Federal Regulators Investigate Major Companies' Use of Personal Data for 'Surveillance Pricing'
ICARO Media Group
In a bid to uncover potential price discrimination practices, federal regulators are conducting an inquiry into the use of personal data by major companies such as JPMorgan Chase, Mastercard, and others. The practice in question, known as "surveillance pricing," involves tailoring prices based on individual consumer data, potentially resulting in different prices for different customers.
The Federal Trade Commission (FTC) has labeled this practice as "surveillance pricing," also referred to as dynamic pricing or price optimization. While retail giants like Amazon and Walmart have long employed these strategies to maximize profits, the recent infusion of advanced technologies like artificial intelligence has enabled companies to collect extensive personal information about consumers, including location, credit history, device type, and browsing and shopping habits, to personalize pricing.
FTC Chair Lina Khan, in a statement on Tuesday, expressed concerns over the potential risks to consumer privacy posed by firms that harvest personal data. She emphasized the need for transparency, stating that Americans deserve to know if businesses are leveraging detailed consumer data for surveillance pricing schemes. The FTC's inquiry aims to shed light on the opaque ecosystem of pricing intermediaries.
Both JPMorgan Chase and Mastercard have refrained from commenting on the matter; however, Mastercard assured its cooperation with the FTC. Additionally, the FTC is seeking information from six other entities, including management consulting companies Accenture and McKinsey & Co., as well as technology providers Bloomreach, PROS, Revionics, and Task Software, as part of their review of surveillance pricing.
The agency is specifically requesting information on the surveillance pricing products and services developed or licensed by the companies and how they are utilized. Furthermore, the FTC aims to examine the potential impact of these products and services on consumer prices.

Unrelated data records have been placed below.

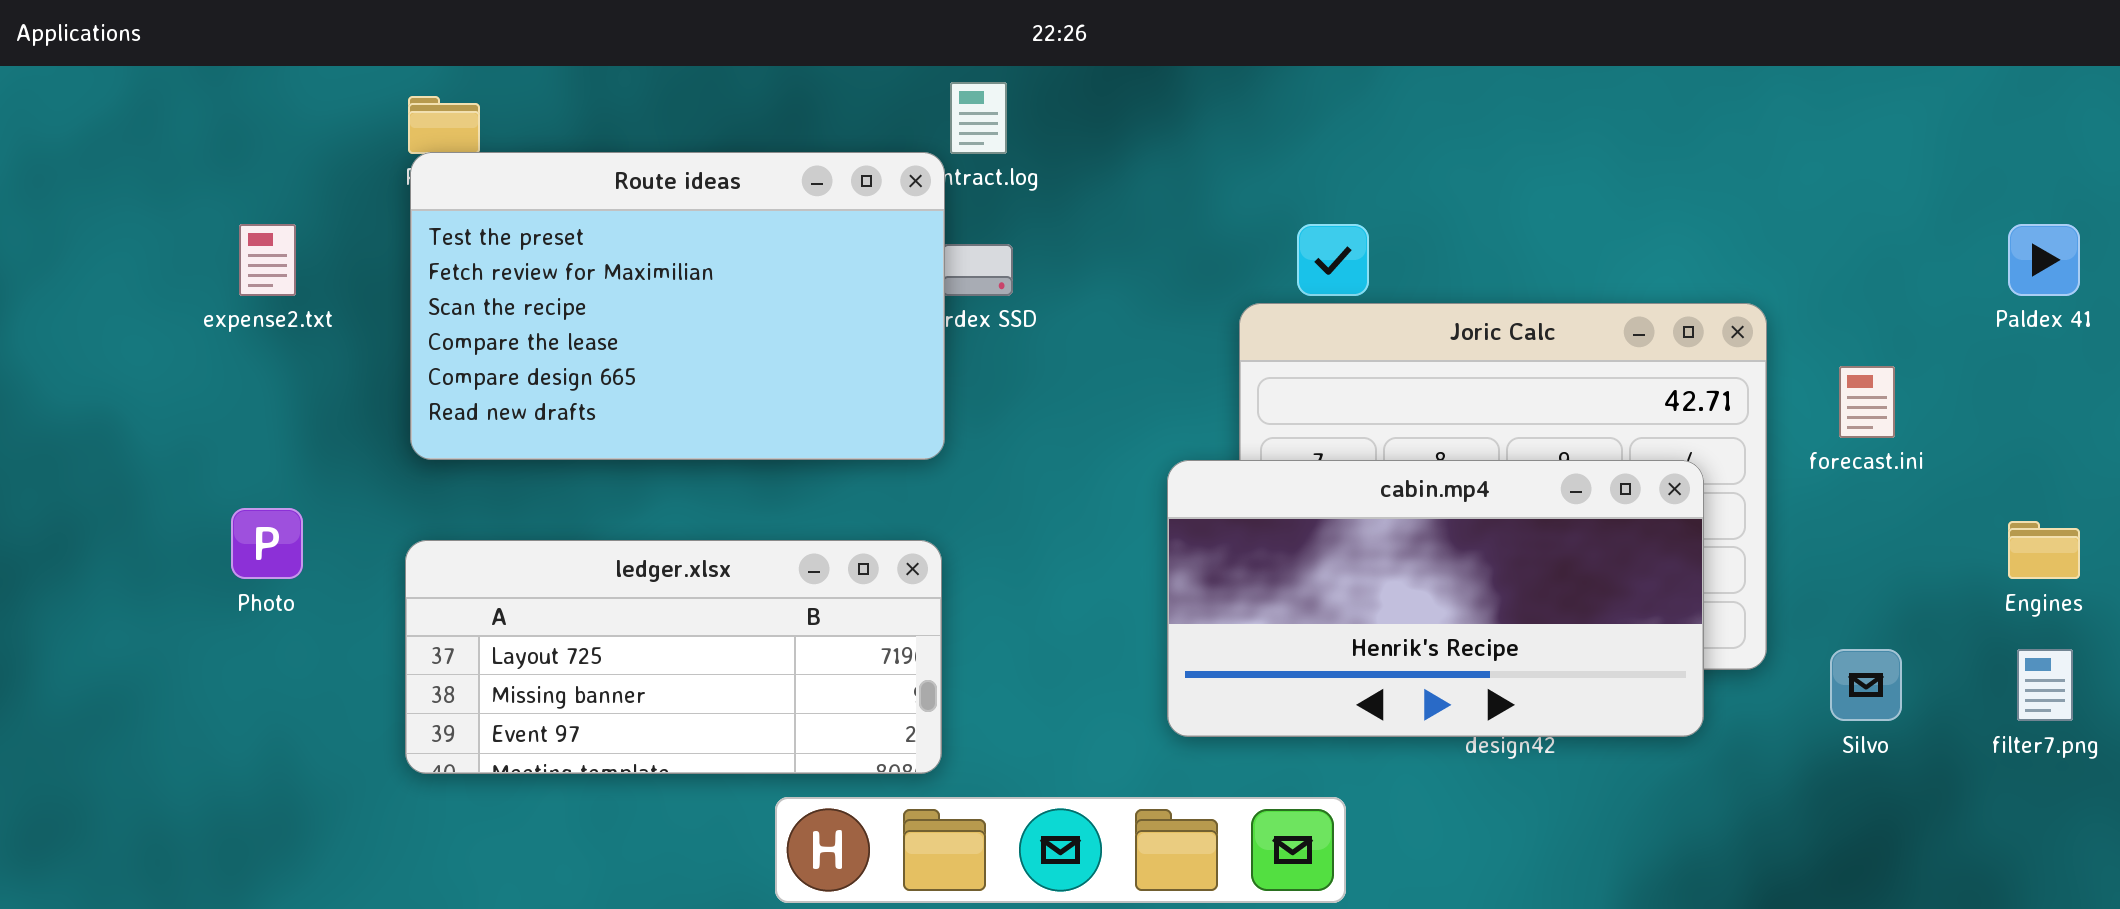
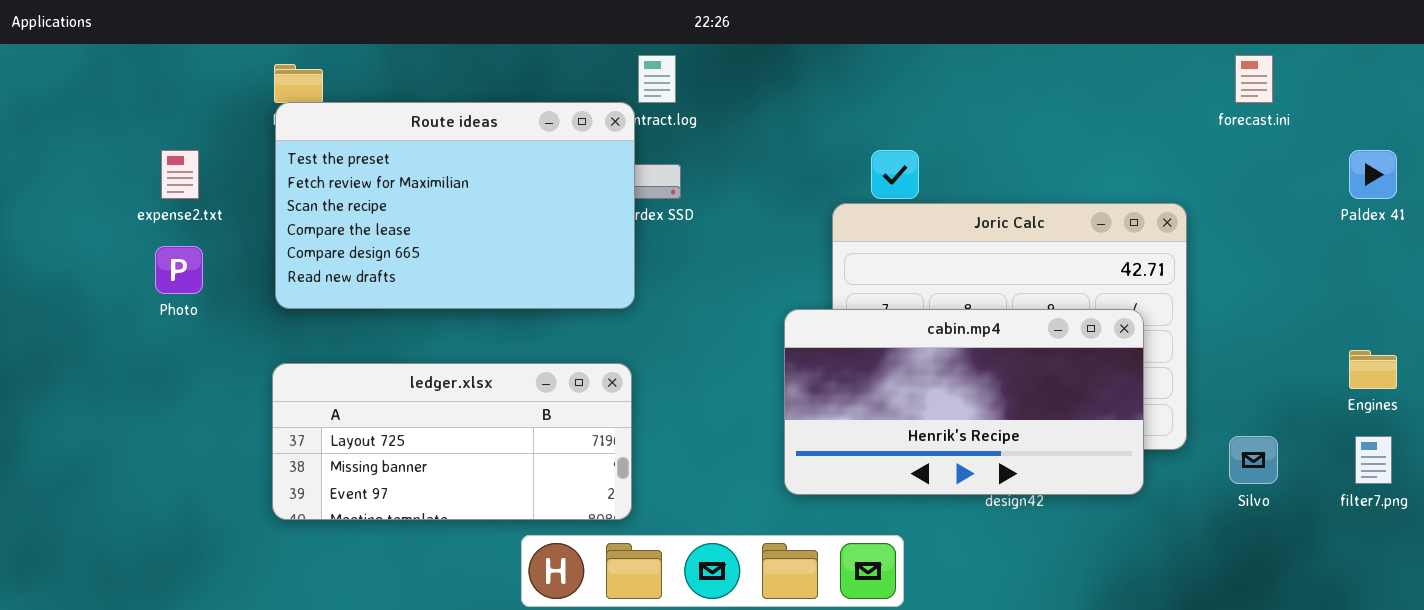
forecast.ini: [1839,366,1895,438] -> [1235,55,1273,103], moved
Photo: [231,508,303,579] -> [155,246,203,294], moved

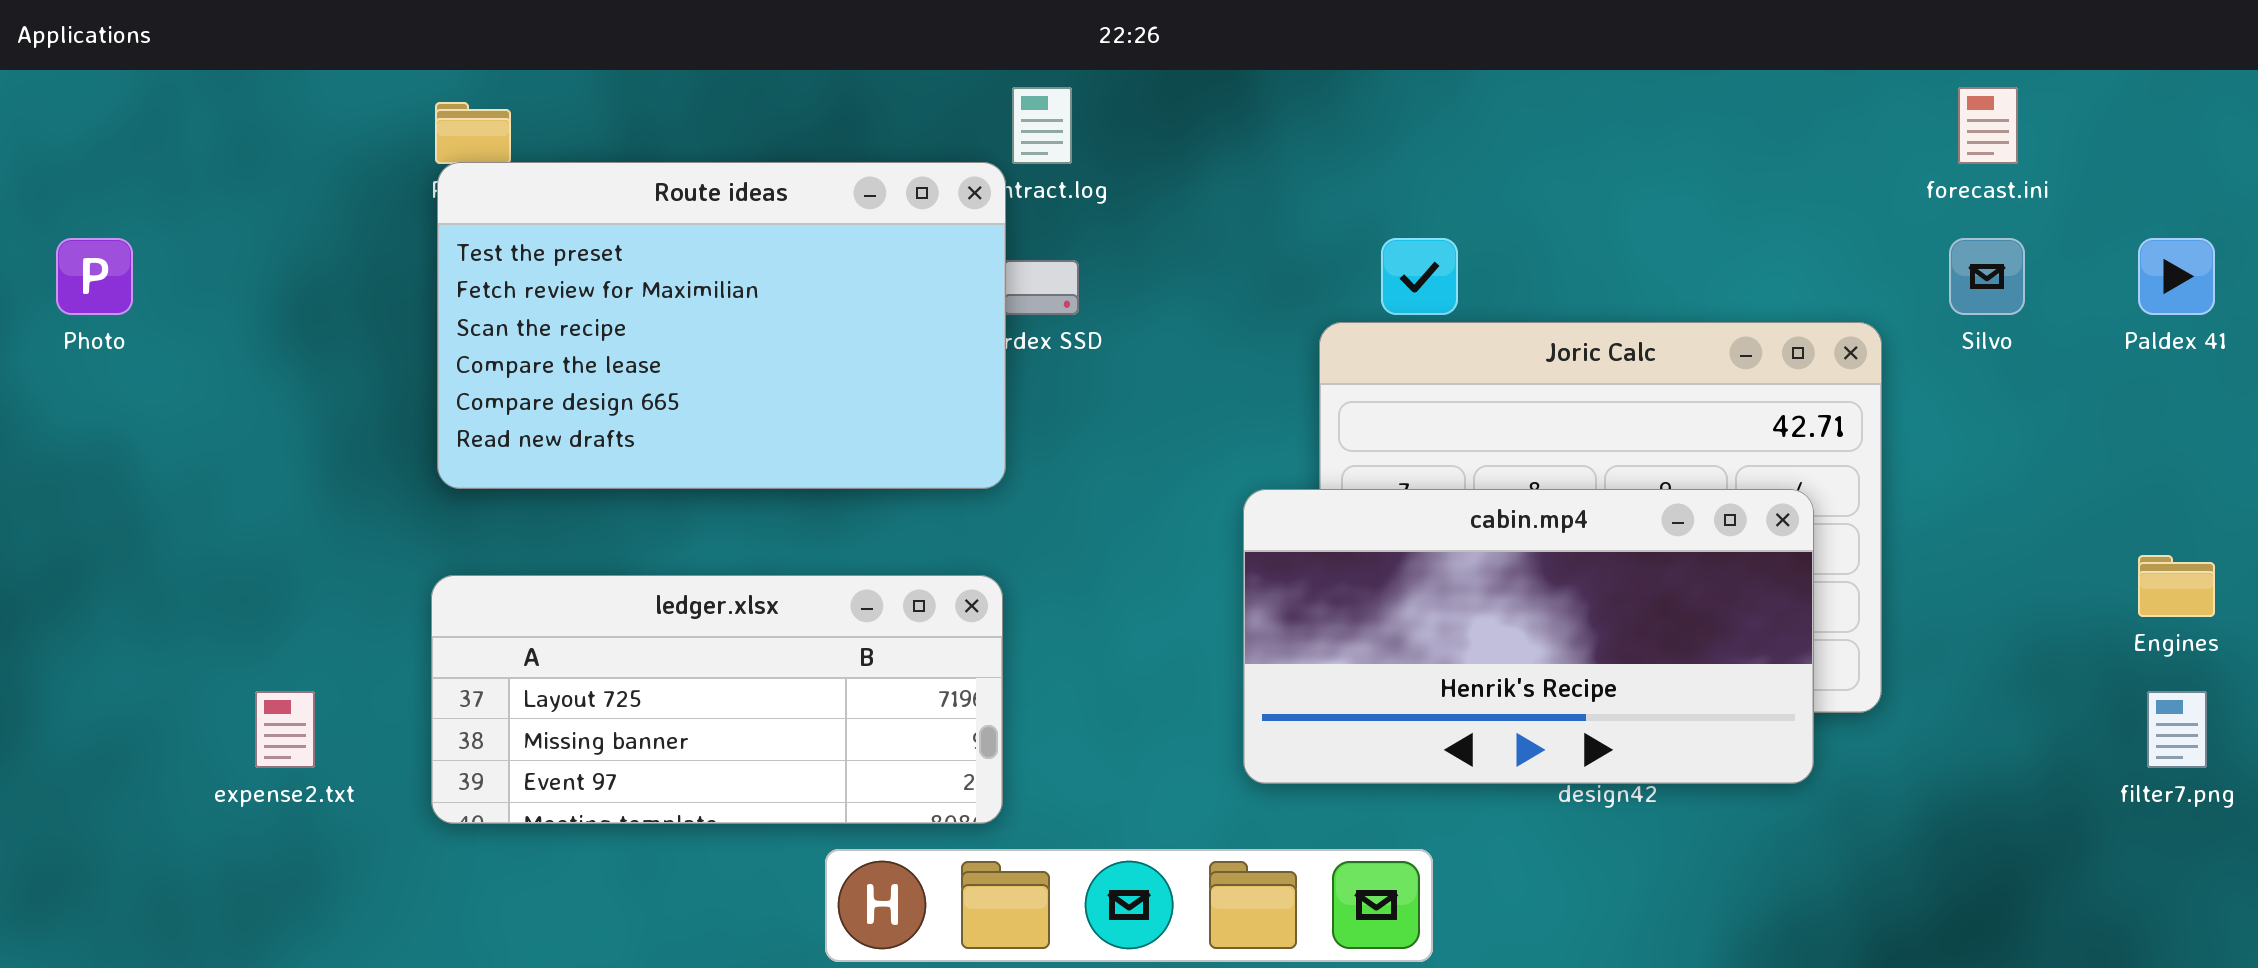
expense2.txt: [161,150,199,199] -> [255,691,315,768], moved
Photo: [155,246,203,294] -> [56,238,133,315], moved
Silvo: [1229,436,1278,484] -> [1949,238,2025,315], moved

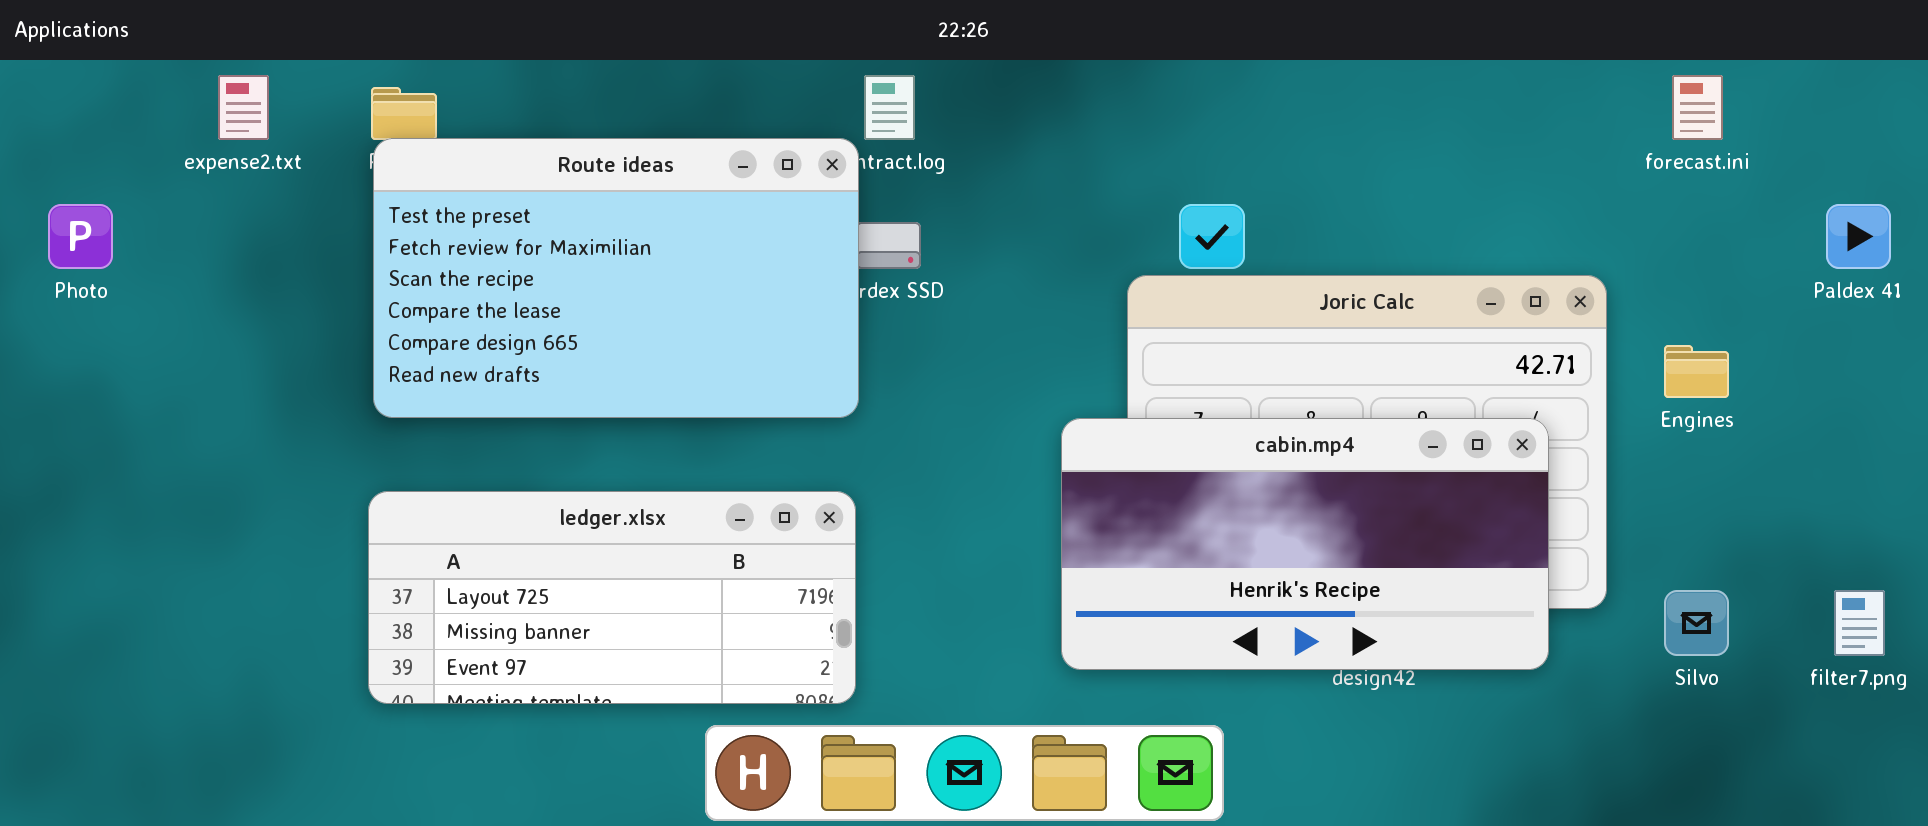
Silvo: [1949,238,2025,315] -> [1664,590,1729,656], moved
Engines: [2138,555,2215,617] -> [1664,345,1729,398], moved
expense2.txt: [255,691,315,768] -> [218,75,269,140], moved

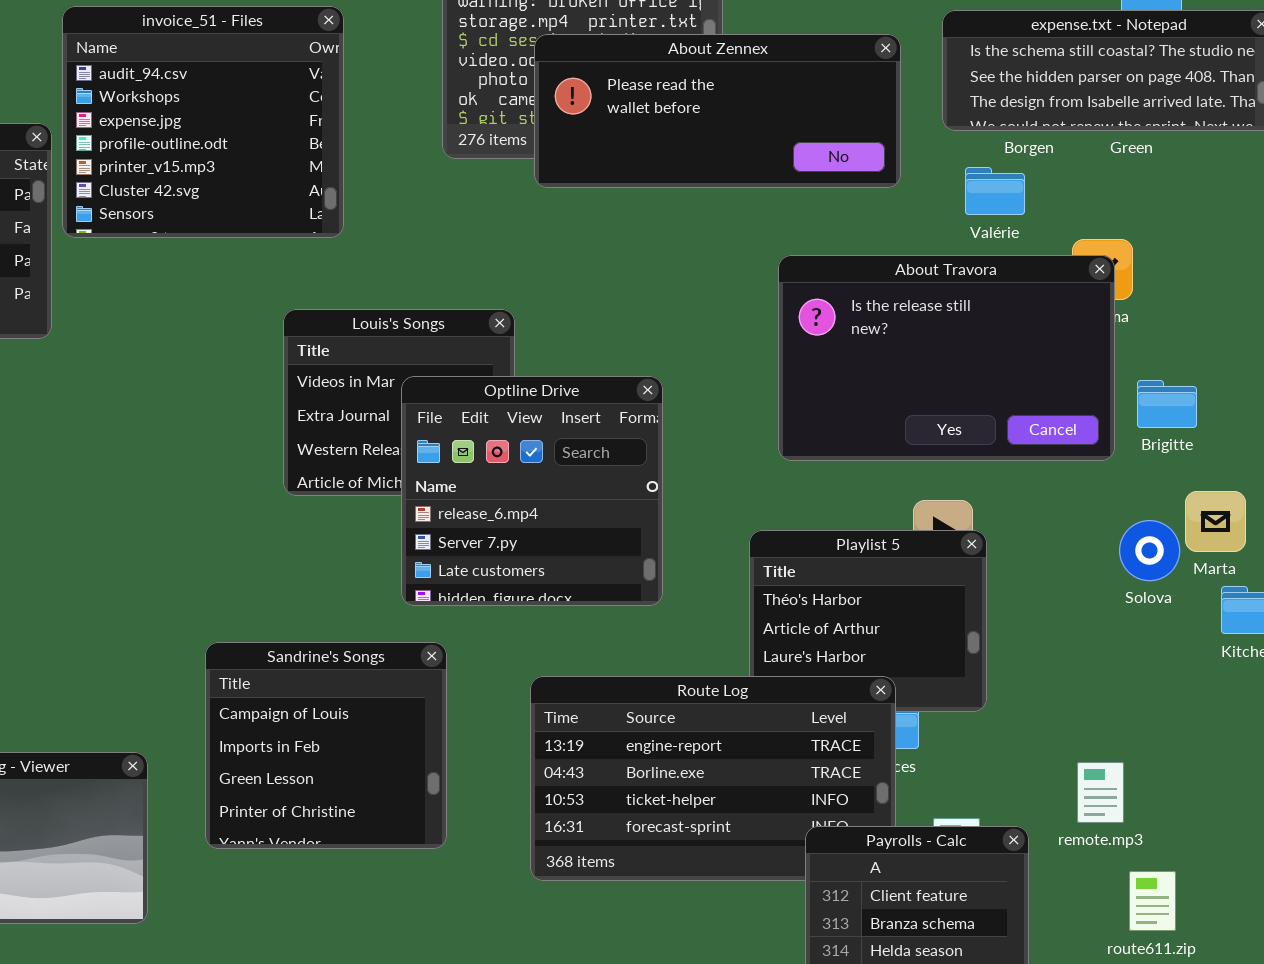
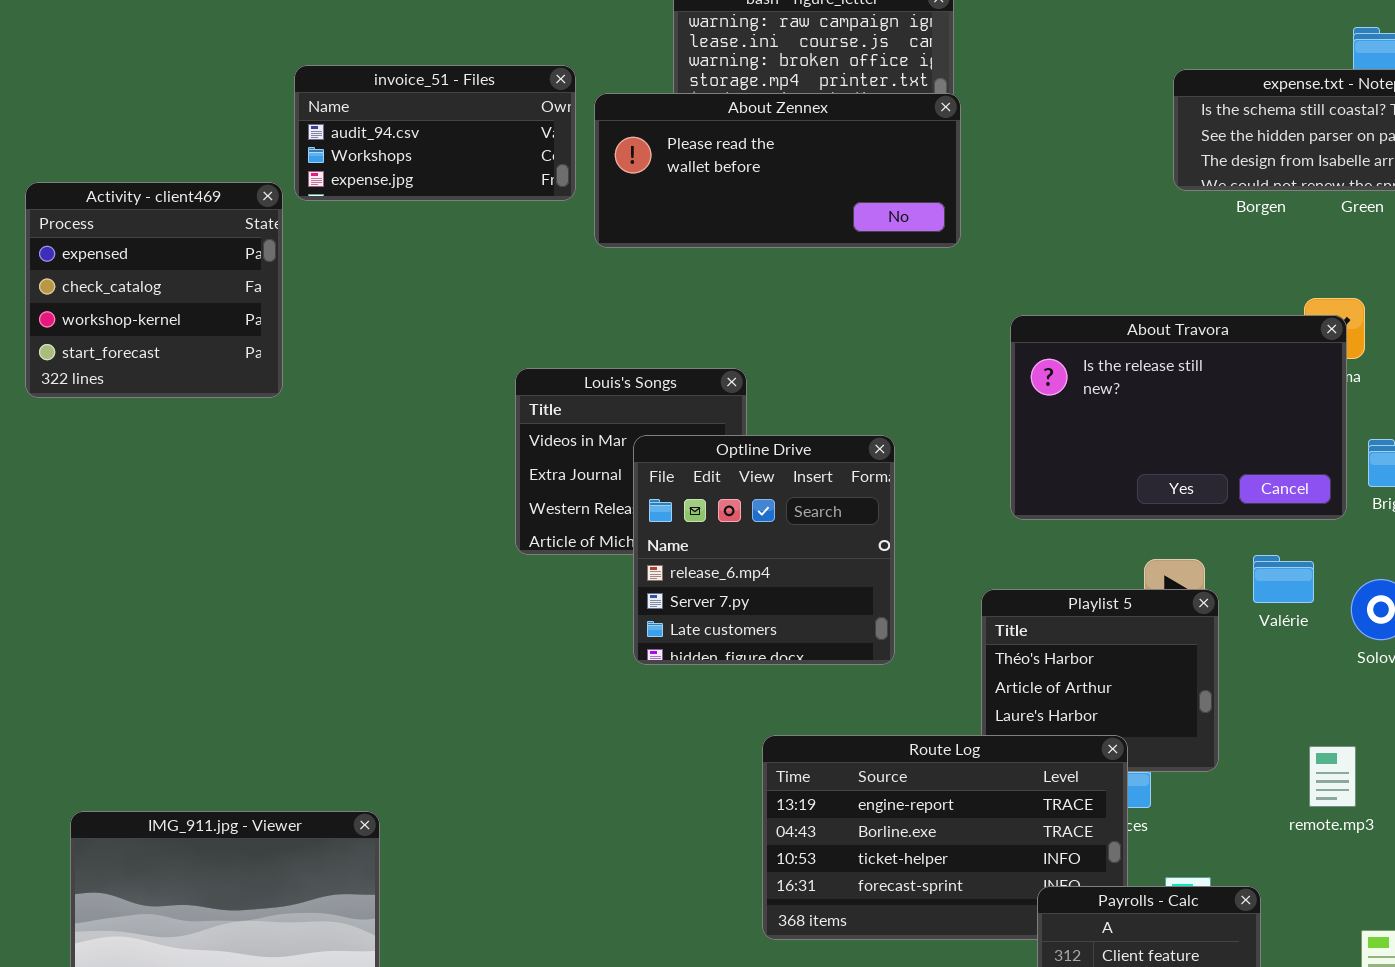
invoice_51 - Files: [62,6,344,238] -> [294,65,576,201], resized
About Zennex: [534,34,901,188] -> [594,93,961,248], moved
Valérie: [965,167,1025,215] -> [1253,555,1314,603], moved
Sandrine's Songs: [205,642,447,849] -> none, closed
remote.mp3: [1077,762,1124,823] -> [1309,746,1356,807], moved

Highlighting the potential risks involved, the FTC blog post referred to media reports indicating that an increasing number of retailers and grocery stores utilize algorithms to set targeted prices for different consumers. The agency expressed concerns that machine learning advancements have made it easier for these systems to collect and process vast amounts of personal data, potentially resulting in changes to prices based on factors such as location, shopping habits, and web browsing history.
The investigation comes against the backdrop of lawmakers also scrutinizing dynamic pricing practices. In May, Senator Sherrod Brown held a hearing to examine how such retail technologies may have contributed to inflation during the pandemic.
Jonathan Donenberg, deputy director of the National Economic Council, commended the FTC's probe, highlighting how these practices could lead to opaque and potentially anticompetitive behavior, with different individuals being charged different prices.
As the inquiry unfolds, consumers await the results that could bring to light the extent to which their personal data is utilized for surveillance pricing, and whether regulatory measures may be necessary to ensure transparency and fairness in pricing practices.